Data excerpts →
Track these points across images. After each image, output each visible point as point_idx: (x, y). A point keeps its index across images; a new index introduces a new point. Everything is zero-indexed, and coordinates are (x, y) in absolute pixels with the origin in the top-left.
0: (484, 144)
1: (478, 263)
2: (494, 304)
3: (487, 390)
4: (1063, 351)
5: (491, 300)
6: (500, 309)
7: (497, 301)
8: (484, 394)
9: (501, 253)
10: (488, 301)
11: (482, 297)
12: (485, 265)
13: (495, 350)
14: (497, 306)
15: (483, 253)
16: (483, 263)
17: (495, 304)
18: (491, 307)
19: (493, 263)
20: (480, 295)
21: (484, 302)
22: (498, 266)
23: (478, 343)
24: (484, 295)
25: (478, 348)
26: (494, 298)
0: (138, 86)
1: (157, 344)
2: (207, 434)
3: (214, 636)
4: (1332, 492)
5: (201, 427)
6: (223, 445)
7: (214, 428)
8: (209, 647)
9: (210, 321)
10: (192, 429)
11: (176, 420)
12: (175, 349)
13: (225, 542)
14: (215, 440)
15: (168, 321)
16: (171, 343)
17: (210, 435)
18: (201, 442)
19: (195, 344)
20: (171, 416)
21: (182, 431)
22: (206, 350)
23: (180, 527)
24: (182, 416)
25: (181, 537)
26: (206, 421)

...

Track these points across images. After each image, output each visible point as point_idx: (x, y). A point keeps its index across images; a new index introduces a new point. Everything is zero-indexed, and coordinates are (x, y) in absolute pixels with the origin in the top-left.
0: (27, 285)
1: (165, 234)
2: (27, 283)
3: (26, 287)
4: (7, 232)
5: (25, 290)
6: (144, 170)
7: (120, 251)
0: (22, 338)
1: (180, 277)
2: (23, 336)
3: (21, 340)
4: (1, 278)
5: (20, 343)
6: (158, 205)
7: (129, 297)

...

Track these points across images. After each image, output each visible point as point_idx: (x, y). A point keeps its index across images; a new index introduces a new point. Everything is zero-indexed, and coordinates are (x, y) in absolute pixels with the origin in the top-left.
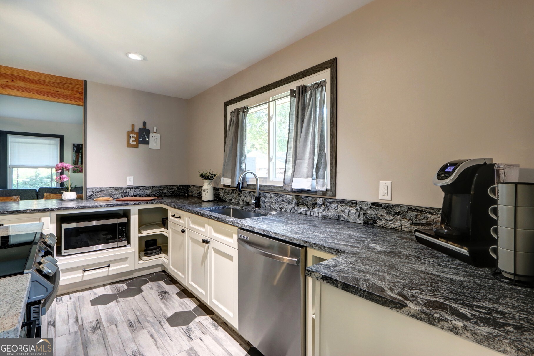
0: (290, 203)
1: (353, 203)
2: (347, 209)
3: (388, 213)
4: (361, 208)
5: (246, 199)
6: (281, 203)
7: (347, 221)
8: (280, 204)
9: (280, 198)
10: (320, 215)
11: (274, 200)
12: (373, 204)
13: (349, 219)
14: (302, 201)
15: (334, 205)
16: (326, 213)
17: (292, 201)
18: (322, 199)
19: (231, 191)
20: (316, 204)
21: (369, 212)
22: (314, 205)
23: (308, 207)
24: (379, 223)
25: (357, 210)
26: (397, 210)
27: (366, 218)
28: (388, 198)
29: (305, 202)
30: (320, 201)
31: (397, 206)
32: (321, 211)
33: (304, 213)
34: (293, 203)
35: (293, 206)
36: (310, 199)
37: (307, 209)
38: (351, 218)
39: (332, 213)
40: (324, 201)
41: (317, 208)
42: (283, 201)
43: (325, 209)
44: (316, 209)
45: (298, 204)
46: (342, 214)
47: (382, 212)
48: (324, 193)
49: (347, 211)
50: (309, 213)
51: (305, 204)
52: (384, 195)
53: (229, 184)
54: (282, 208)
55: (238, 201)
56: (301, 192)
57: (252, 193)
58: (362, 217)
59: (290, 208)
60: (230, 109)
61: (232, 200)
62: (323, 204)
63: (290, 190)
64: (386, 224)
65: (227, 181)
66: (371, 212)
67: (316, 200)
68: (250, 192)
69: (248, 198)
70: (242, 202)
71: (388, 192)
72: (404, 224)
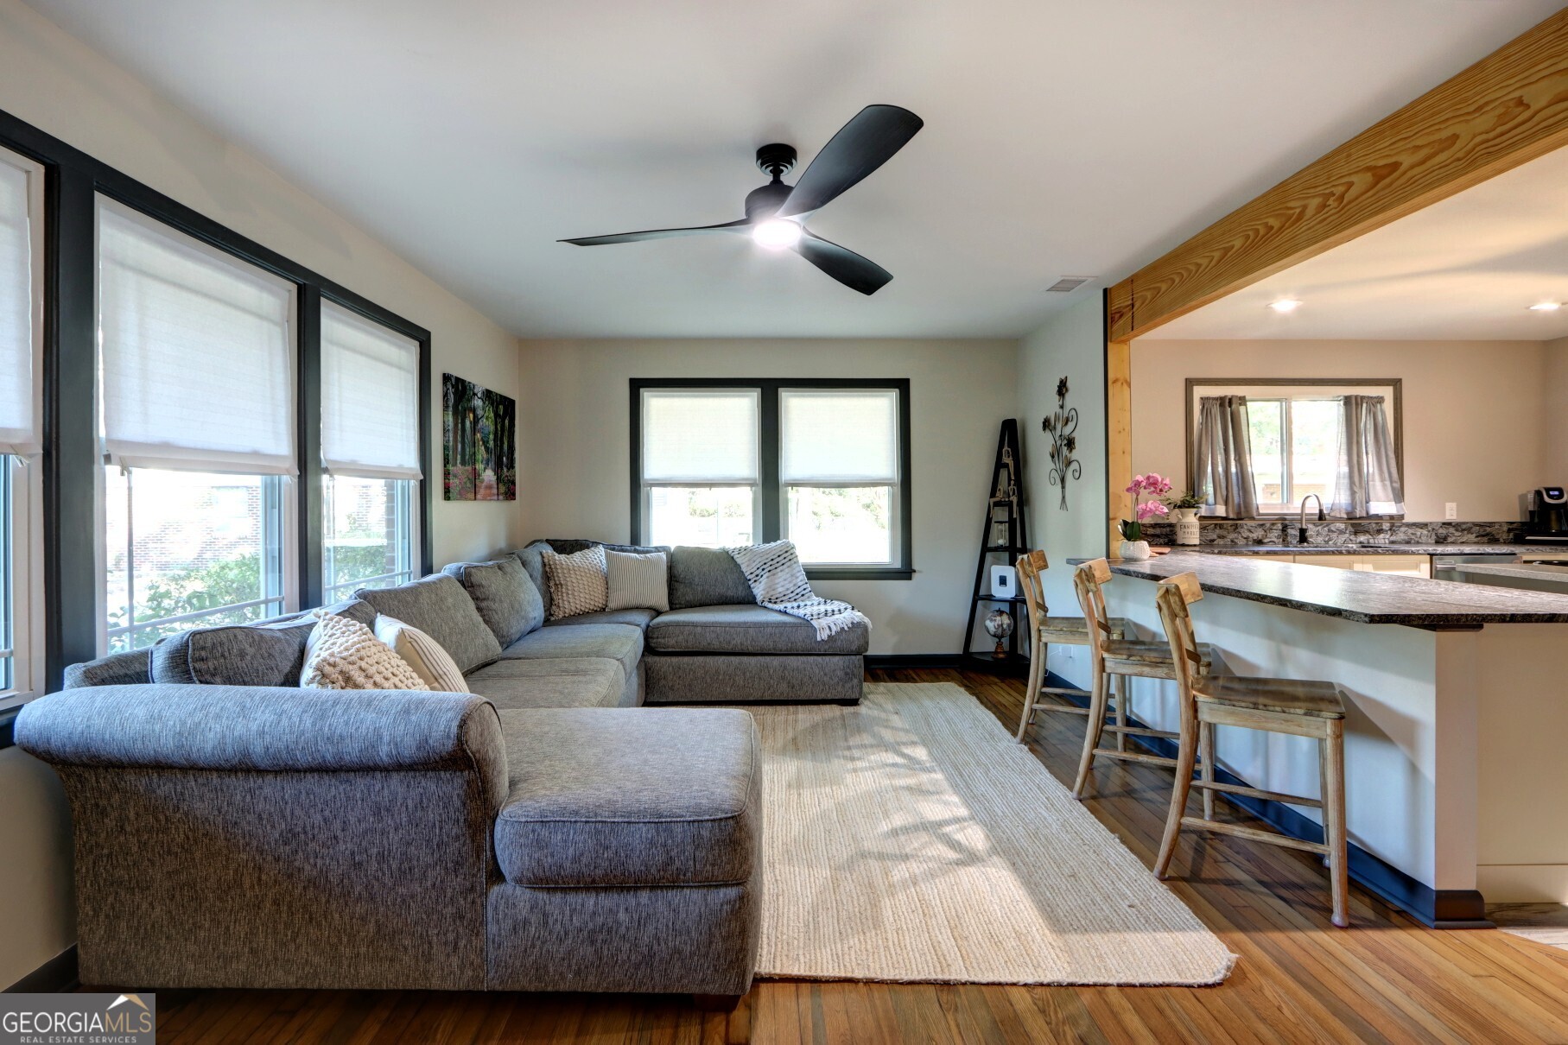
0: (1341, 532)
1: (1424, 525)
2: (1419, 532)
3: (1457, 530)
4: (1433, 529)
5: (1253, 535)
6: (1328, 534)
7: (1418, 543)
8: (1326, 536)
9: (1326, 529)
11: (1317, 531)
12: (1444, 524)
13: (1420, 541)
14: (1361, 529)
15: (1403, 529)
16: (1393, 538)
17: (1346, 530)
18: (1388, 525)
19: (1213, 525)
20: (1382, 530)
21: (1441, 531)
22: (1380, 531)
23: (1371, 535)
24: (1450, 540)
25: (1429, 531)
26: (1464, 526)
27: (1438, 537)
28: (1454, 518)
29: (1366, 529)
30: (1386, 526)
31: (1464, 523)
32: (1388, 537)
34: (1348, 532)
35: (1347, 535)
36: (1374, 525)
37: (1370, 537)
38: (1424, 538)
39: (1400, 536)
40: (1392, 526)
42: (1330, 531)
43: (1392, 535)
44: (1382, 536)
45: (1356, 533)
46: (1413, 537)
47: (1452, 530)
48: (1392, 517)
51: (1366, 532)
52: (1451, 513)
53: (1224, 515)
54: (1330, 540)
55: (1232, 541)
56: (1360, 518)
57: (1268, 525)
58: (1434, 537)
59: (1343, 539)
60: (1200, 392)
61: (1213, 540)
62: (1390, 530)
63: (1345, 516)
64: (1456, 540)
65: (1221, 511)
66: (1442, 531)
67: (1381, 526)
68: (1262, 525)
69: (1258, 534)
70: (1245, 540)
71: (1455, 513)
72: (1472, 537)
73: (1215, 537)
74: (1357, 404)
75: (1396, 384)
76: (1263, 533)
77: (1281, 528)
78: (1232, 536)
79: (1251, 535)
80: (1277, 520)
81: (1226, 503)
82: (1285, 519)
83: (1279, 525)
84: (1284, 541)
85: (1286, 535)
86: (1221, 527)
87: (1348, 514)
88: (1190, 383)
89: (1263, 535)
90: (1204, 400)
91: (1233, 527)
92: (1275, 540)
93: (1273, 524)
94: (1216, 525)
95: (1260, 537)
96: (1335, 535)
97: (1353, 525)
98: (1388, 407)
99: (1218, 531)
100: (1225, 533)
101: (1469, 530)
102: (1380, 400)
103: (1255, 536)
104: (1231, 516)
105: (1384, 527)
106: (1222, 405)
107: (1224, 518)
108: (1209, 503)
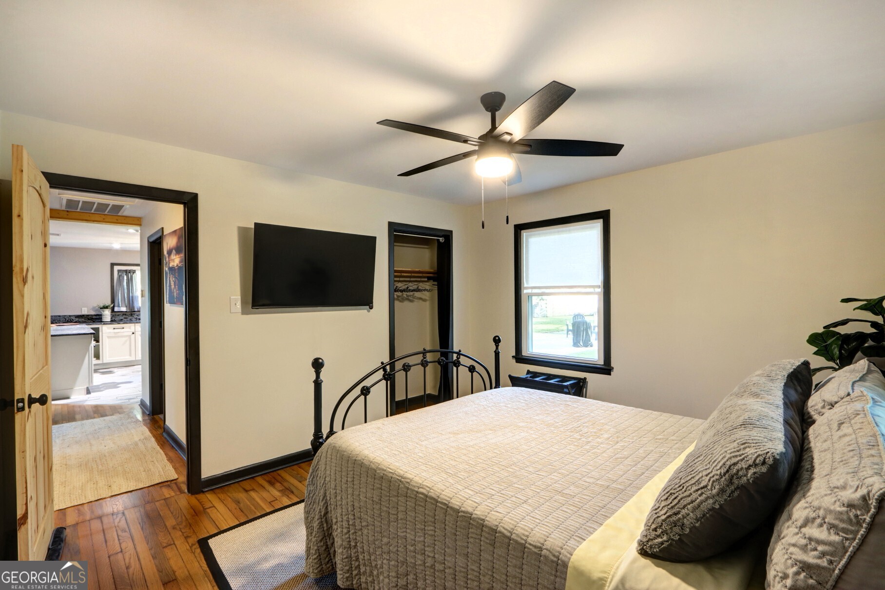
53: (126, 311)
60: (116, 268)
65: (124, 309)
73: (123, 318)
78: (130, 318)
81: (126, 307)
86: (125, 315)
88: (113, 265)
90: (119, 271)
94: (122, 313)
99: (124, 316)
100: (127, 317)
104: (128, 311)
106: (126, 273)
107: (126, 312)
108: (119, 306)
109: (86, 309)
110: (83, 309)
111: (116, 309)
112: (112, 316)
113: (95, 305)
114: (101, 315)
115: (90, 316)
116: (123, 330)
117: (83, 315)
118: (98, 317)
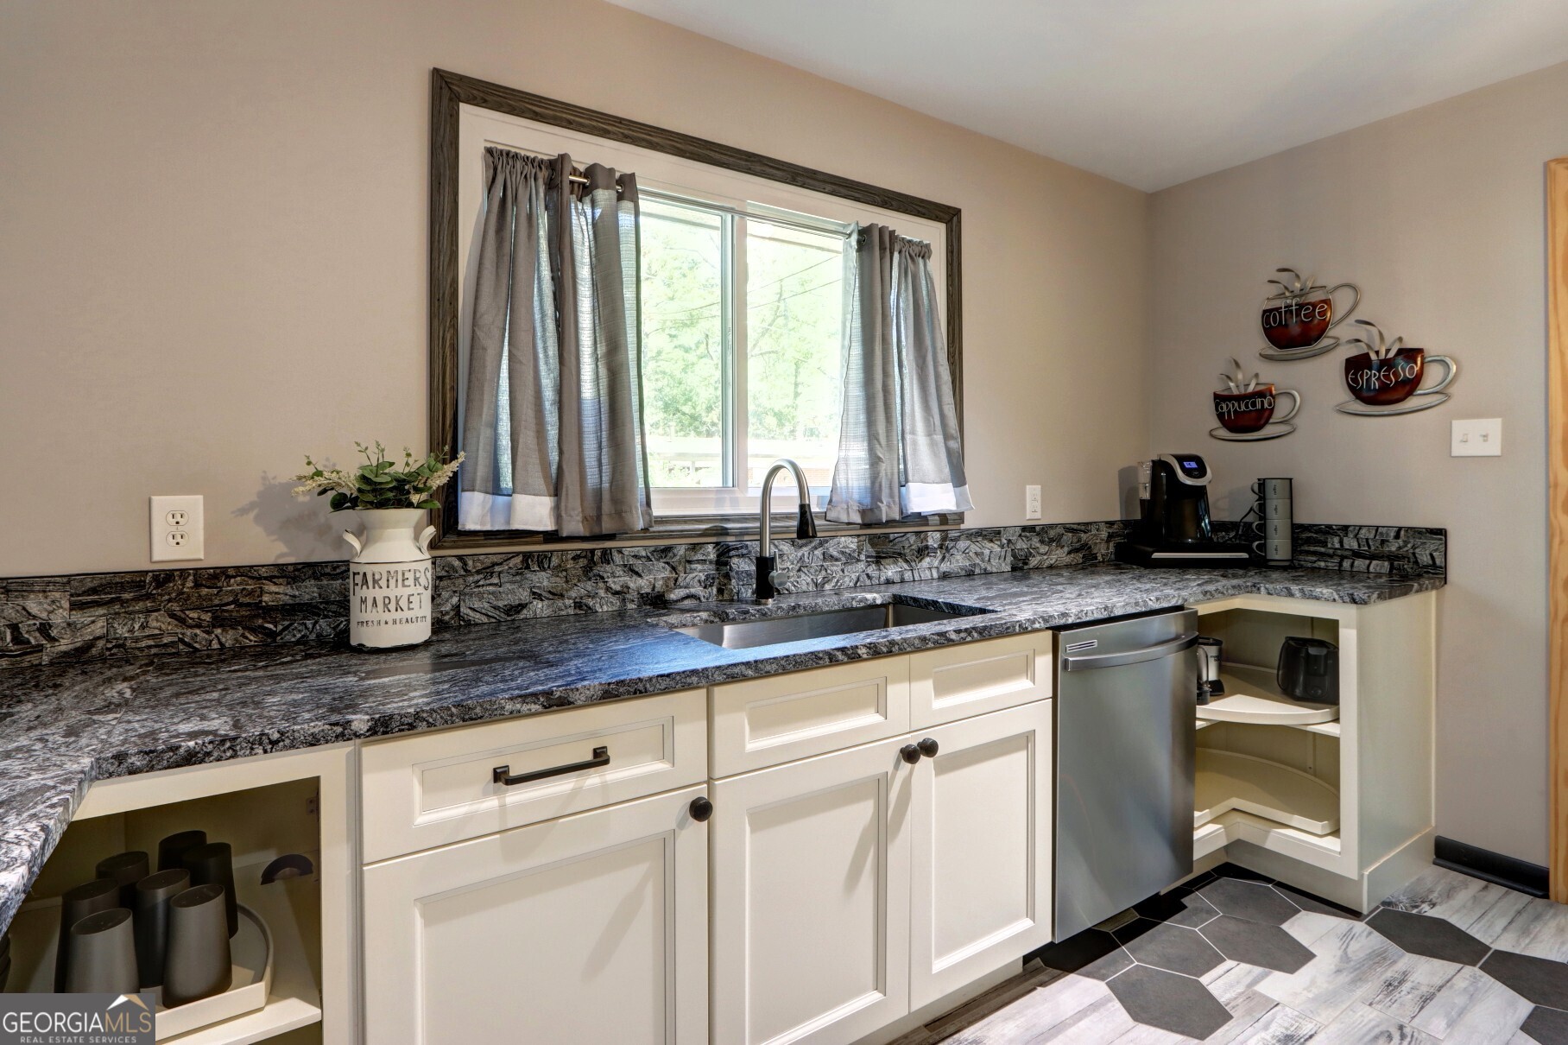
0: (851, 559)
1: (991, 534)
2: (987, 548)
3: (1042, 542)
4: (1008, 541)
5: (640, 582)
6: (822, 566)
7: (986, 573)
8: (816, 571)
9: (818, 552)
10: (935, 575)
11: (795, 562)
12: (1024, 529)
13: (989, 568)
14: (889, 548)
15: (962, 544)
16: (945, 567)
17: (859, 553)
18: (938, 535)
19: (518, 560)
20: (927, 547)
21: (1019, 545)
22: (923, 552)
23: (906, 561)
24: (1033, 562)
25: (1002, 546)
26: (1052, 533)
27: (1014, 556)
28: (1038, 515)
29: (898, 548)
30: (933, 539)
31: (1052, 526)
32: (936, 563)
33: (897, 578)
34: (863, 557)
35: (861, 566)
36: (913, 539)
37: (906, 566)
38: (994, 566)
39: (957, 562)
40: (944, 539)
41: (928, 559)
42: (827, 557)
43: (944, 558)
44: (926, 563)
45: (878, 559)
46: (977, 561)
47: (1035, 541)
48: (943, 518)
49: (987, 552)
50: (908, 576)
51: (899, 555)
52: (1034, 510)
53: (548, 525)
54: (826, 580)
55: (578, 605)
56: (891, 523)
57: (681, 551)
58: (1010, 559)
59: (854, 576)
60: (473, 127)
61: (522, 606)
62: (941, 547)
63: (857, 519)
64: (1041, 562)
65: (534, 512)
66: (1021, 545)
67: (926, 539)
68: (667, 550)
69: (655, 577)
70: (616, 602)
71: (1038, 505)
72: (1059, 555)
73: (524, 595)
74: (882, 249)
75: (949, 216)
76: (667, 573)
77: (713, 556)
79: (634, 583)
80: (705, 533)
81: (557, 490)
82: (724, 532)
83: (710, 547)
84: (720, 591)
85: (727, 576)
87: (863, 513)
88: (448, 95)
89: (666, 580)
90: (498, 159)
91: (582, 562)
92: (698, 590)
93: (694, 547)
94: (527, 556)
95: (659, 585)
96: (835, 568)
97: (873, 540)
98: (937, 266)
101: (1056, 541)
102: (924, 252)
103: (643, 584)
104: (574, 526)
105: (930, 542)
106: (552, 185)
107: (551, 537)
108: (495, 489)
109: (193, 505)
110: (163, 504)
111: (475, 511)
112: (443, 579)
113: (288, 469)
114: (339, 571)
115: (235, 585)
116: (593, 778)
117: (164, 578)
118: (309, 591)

TASK DETAILS → Arrange the part of the entries above that opens with the line containing "109: (86, 309)" and closes with the line containing "6: (822, 566)" as a JSON list of strings, one string per line, with blank lines omitted. Leave the pictures out of your answer.

SOLUTION →
[
  "109: (86, 309)",
  "110: (83, 309)",
  "111: (116, 309)",
  "112: (112, 316)",
  "113: (95, 305)",
  "114: (101, 315)",
  "115: (90, 316)",
  "116: (123, 330)",
  "117: (83, 315)",
  "118: (98, 317)",
  "0: (851, 559)",
  "1: (991, 534)",
  "2: (987, 548)",
  "3: (1042, 542)",
  "4: (1008, 541)",
  "5: (640, 582)",
  "6: (822, 566)"
]